TASK - According to the interview transcript below, on what date does the Hulu mini-series The Dropout start?

TEXT UNDER STUDY -
=== Section Start ===
Rebecca Jarvis: You have these SEC depositions versus Elizabeth Holmes on stage where Elizabeth Holmes on stage knows every answer. There's certainty we will be in Walgreens around the world, these giant claims. Whereas when the SEC confronts her with direct questions her answer is so frequently, I don't know or I don't recall.

Chris Hill: I'm Chris Hill and that was Rebecca Jarvis, Chief Business correspondent at ABC News and host of the hit podcast, The Dropout, which followed the story of Elizabeth Holmes and Theranos. That podcast is the basis for the new Hulu mini-series, also called The Dropout, which starts on March 3rd. Motley Fool editor Olivia Zitkus caught up with Rebecca Jarvis, they talked about the environment in Silicon Valley that elevated Holmes and how she got away with fraud for so long.

Olivia Zitkus: There are so many stories and tellings about Elizabeth Holmes and the Theranos saga. You have John Carreyrou's, Bad Blood book and podcast, The Dropout podcast of your creation, and now the Hulu show The Dropout. Why is this story that we keep coming back to?
=== Section End ===
Saved data entries
=== Section Start ===
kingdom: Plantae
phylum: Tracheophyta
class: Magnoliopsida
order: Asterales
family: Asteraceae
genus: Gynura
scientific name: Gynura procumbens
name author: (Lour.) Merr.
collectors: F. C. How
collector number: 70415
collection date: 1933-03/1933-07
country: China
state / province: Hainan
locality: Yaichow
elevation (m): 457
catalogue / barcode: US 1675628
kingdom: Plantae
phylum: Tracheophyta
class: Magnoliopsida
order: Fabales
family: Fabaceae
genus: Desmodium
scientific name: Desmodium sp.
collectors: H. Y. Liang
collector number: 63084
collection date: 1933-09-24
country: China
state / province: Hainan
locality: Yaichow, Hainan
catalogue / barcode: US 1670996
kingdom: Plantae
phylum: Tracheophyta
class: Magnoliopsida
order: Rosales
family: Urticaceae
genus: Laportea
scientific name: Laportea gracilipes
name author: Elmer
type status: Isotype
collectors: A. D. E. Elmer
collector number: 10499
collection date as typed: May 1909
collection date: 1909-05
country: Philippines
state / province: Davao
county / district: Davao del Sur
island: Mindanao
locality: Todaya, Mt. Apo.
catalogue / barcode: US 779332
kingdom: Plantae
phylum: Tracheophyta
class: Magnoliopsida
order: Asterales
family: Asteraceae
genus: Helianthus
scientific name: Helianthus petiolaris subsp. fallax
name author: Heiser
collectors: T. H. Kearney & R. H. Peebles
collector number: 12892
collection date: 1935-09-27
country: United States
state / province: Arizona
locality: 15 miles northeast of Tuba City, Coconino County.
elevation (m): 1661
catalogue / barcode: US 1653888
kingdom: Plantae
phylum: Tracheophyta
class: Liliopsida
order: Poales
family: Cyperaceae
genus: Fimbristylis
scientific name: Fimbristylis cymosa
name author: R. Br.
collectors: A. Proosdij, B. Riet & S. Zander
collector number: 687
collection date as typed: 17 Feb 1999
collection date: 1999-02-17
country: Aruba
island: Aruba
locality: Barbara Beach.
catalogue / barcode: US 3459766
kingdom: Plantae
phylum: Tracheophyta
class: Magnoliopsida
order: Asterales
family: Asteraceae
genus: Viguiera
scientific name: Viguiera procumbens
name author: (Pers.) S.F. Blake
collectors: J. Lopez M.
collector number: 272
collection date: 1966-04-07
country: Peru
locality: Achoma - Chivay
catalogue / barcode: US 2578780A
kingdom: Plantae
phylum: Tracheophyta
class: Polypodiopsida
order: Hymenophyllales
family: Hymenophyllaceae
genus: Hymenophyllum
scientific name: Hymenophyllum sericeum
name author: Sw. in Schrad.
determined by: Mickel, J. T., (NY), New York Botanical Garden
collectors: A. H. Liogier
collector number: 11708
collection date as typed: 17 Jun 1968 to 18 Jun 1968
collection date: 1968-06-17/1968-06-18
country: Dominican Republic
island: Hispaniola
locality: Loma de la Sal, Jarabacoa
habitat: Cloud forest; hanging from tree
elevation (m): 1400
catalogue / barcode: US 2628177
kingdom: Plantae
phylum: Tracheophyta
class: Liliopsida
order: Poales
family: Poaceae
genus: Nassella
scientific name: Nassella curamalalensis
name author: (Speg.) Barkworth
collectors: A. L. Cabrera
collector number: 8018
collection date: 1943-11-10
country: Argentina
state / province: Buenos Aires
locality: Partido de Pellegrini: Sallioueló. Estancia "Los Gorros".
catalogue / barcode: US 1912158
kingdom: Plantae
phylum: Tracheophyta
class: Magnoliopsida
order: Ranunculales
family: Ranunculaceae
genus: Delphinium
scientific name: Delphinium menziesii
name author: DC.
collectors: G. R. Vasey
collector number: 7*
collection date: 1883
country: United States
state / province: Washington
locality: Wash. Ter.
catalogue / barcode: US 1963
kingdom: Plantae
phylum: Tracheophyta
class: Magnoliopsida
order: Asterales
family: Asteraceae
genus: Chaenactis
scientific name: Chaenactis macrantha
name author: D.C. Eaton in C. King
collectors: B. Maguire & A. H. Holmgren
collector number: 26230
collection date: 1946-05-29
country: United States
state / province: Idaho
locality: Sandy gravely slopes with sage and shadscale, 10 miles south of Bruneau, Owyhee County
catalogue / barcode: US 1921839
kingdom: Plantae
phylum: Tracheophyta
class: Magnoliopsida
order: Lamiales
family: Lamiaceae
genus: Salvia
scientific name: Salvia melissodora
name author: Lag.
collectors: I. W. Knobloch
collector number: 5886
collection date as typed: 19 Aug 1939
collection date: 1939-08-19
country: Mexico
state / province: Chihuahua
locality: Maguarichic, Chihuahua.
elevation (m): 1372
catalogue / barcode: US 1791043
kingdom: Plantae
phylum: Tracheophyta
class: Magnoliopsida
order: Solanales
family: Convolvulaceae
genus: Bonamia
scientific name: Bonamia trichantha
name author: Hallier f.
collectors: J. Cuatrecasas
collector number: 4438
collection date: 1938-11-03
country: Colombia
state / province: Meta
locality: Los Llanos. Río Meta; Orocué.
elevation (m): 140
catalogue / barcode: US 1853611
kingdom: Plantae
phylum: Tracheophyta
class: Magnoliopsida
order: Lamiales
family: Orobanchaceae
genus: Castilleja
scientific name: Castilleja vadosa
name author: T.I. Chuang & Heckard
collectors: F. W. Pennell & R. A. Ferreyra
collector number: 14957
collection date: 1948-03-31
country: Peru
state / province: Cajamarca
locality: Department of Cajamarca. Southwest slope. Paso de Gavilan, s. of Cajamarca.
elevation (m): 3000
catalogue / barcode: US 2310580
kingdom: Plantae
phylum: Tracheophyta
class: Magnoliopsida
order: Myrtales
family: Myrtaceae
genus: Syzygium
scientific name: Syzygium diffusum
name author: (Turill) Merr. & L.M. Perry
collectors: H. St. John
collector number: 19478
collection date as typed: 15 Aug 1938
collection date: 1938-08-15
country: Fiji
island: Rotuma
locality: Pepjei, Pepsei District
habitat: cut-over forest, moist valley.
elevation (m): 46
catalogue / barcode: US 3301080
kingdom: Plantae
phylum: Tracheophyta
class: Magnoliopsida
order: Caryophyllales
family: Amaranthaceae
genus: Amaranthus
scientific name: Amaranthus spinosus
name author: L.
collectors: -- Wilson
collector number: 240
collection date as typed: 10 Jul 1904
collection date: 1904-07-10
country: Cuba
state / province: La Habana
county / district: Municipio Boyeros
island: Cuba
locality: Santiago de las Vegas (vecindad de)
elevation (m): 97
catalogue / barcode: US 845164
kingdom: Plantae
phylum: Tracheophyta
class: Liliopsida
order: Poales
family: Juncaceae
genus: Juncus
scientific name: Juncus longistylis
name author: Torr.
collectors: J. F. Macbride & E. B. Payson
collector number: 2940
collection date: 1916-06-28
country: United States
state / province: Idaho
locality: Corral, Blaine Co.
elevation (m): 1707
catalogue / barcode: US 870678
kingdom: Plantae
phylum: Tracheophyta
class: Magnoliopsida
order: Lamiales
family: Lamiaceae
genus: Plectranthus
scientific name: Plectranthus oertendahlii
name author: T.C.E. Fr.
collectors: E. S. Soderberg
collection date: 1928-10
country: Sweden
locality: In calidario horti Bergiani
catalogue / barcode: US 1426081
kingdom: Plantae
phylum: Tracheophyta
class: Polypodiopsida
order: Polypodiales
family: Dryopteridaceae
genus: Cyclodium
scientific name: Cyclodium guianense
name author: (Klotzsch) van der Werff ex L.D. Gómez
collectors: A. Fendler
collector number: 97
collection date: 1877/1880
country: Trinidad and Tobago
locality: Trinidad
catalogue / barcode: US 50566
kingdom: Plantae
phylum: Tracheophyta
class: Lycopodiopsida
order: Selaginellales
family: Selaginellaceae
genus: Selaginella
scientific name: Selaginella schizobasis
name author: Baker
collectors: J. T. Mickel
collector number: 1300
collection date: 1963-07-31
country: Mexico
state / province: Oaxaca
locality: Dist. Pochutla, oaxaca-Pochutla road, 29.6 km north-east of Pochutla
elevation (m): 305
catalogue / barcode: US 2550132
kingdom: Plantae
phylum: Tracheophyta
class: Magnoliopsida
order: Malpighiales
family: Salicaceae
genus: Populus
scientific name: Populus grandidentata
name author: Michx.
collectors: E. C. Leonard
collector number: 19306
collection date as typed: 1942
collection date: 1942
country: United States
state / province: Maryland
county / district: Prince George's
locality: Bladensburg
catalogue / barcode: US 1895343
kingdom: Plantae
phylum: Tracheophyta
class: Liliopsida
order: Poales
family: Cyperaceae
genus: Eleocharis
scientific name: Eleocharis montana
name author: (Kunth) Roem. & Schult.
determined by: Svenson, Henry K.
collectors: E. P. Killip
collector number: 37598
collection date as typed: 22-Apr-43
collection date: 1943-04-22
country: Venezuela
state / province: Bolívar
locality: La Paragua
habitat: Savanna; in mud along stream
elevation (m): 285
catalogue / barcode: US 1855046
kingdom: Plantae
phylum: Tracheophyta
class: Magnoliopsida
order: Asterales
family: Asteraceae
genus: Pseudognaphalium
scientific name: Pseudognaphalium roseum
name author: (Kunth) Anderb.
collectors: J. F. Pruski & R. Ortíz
=== Section End ===
WORKED SOLUTION - March 3rd